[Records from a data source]
+ + + + + + +
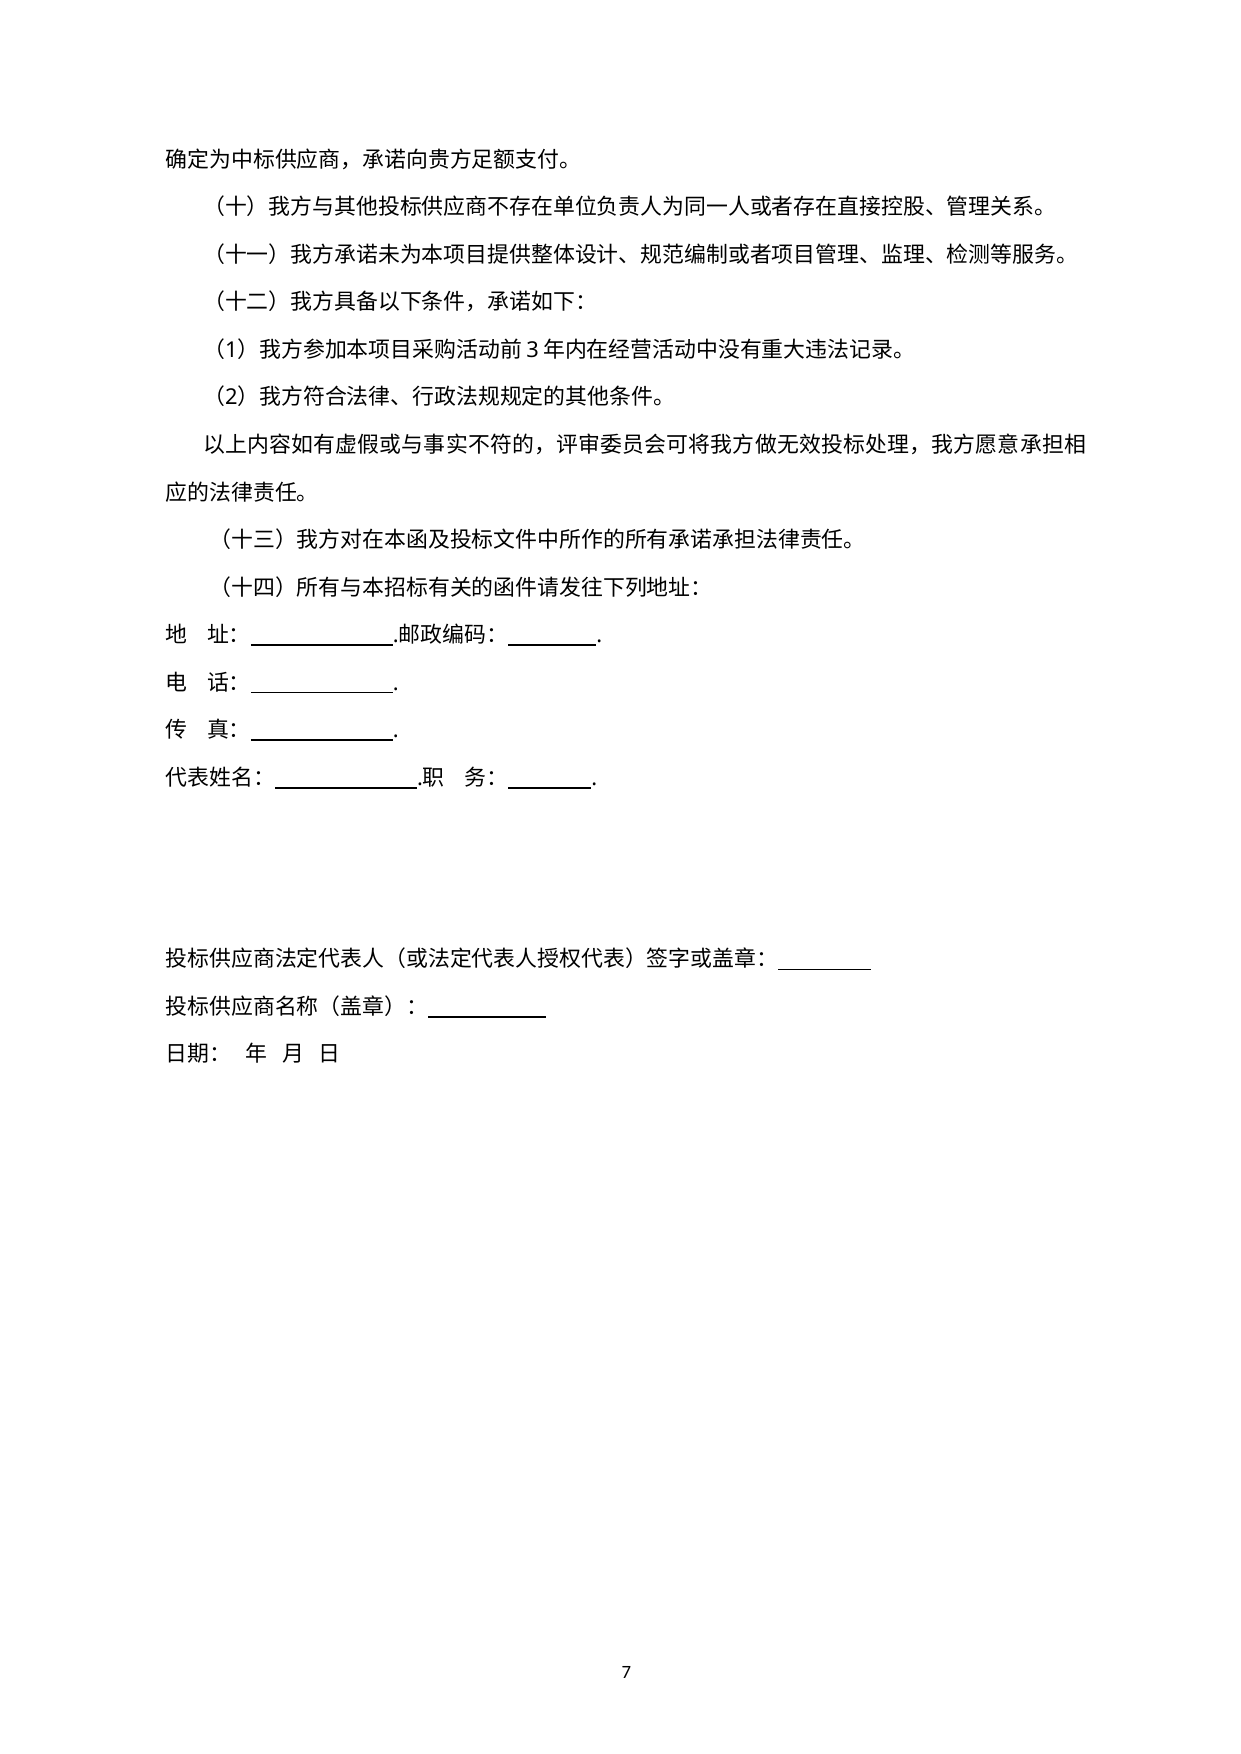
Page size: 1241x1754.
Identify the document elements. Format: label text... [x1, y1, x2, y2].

text 传 真： . [165, 712, 1087, 744]
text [165, 142, 1087, 173]
text （十）我方与其他投标供应商不存在单位负责人为同一人或者存在直接控股、管理关系。 [165, 189, 1087, 221]
text 以上内容如有虚假或与事实不符的，评审委员会可将我方做无效投标处理，我方愿意承担相应的法律责任。 [165, 427, 1087, 506]
text 投标供应商法定代表人（或法定代表人授权代表）签字或盖章： [165, 941, 1087, 973]
text （1）我方参加本项目采购活动前3年内在经营活动中没有重大违法记录。 [165, 332, 1087, 363]
text 投标供应商名称（盖章）： [165, 989, 1087, 1021]
text （2）我方符合法律、行政法规规定的其他条件。 [165, 379, 1087, 411]
text 地 址： .邮政编码： . [165, 617, 1087, 649]
text （十一）我方承诺未为本项目提供整体设计、规范编制或者项目管理、监理、检测等服务。 [165, 237, 1087, 268]
text 电 话： . [165, 664, 1087, 696]
text 代表姓名： .职 务： . [165, 760, 1087, 792]
text （十二）我方具备以下条件，承诺如下： [165, 284, 1087, 316]
text 日期： 年 月 日 [165, 1036, 1087, 1068]
text （十三）我方对在本函及投标文件中所作的所有承诺承担法律责任。 [165, 522, 1087, 554]
text （十四）所有与本招标有关的函件请发往下列地址： [165, 569, 1087, 601]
+ + + + + + +
Prompt ▸ The records must be copied with no word altered, and without their pictures.

Response box ▸
Page size: 1241x1754.
Identify the document elements. Format: label text... [x1, y1, x2, y2].

text 传 真： . [165, 712, 1087, 744]
text [165, 142, 1087, 173]
text （十）我方与其他投标供应商不存在单位负责人为同一人或者存在直接控股、管理关系。 [165, 189, 1087, 221]
text 以上内容如有虚假或与事实不符的，评审委员会可将我方做无效投标处理，我方愿意承担相应的法律责任。 [165, 427, 1087, 506]
text 投标供应商法定代表人（或法定代表人授权代表）签字或盖章： [165, 941, 1087, 973]
text （1）我方参加本项目采购活动前3年内在经营活动中没有重大违法记录。 [165, 332, 1087, 363]
text 投标供应商名称（盖章）： [165, 989, 1087, 1021]
text （2）我方符合法律、行政法规规定的其他条件。 [165, 379, 1087, 411]
text 地 址： .邮政编码： . [165, 617, 1087, 649]
text （十一）我方承诺未为本项目提供整体设计、规范编制或者项目管理、监理、检测等服务。 [165, 237, 1087, 268]
text 电 话： . [165, 664, 1087, 696]
text 代表姓名： .职 务： . [165, 760, 1087, 792]
text （十二）我方具备以下条件，承诺如下： [165, 284, 1087, 316]
text 日期： 年 月 日 [165, 1036, 1087, 1068]
text （十三）我方对在本函及投标文件中所作的所有承诺承担法律责任。 [165, 522, 1087, 554]
text （十四）所有与本招标有关的函件请发往下列地址： [165, 569, 1087, 601]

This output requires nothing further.